When to Call a Professional
TS2349 is a TypeScript type error that you fix in your source code. No external tools or services are needed. The fix is understanding what type the expression actually has, and either changing the type or changing how you use it.
Frequently Asked Questions
Why does TypeScript catch this error but JavaScript does not?
JavaScript allows calling any value with () at runtime — it simply throws a 'not a function' TypeError when it actually executes. TypeScript catches this at compile time by analyzing the types statically before the code runs. This is one of TypeScript's core benefits: finding type errors at compile time rather than discovering them as runtime crashes in production.
What does 'has no call signatures' mean in the error message?
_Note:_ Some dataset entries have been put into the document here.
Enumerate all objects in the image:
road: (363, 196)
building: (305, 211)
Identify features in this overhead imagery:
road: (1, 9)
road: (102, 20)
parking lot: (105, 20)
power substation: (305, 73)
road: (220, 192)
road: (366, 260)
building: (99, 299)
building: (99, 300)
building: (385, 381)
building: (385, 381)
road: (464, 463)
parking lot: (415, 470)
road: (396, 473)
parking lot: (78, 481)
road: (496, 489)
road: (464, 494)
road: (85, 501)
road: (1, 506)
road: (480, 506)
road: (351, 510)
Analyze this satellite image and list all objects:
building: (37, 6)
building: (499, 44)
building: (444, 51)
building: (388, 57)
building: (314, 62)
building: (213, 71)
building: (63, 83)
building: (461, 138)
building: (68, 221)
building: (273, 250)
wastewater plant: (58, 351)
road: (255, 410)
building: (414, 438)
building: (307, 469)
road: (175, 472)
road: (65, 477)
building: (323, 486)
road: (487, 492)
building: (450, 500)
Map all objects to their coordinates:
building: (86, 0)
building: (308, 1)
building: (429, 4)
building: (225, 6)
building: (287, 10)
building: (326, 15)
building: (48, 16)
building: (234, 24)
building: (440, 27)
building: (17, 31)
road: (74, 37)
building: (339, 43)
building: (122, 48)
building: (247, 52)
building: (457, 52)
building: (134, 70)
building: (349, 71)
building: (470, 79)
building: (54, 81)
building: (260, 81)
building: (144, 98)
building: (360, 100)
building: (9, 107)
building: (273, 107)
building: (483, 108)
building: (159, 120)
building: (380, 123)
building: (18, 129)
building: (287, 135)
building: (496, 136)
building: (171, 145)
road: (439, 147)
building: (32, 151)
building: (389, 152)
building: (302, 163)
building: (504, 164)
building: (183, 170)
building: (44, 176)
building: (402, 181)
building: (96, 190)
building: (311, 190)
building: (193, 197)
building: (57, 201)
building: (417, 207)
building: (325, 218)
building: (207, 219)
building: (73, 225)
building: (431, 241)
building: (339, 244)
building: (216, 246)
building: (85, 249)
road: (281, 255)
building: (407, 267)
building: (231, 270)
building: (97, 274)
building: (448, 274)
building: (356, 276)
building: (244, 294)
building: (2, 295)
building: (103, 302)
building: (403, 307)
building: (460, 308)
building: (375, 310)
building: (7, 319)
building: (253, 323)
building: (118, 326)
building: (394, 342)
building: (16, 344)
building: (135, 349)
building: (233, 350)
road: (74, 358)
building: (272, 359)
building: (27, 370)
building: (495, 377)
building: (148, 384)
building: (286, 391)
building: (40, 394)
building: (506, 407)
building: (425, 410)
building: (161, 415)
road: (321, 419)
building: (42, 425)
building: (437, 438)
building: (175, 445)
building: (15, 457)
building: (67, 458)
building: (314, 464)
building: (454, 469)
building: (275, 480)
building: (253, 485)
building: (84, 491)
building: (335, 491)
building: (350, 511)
A 'call signature' in TypeScript is the type information that describes how a function can be called: its parameters and return type. Function types have call signatures; non-function types do not. When TypeScript says 'has no call signatures', it means the type of the expression you are trying to call does not describe any function — it is a plain value type that cannot be invoked.
Can interfaces cause TS2349?
Yes — if an interface defines a property as a specific value type (like count: number) and code tries to call it as count(), TypeScript raises TS2349. Also, if two interfaces are merged and one defines a property and the other defines a method with the same name, the merged type can become non-callable for that name. Check for interface merging issues if the error appears on a well-typed library type.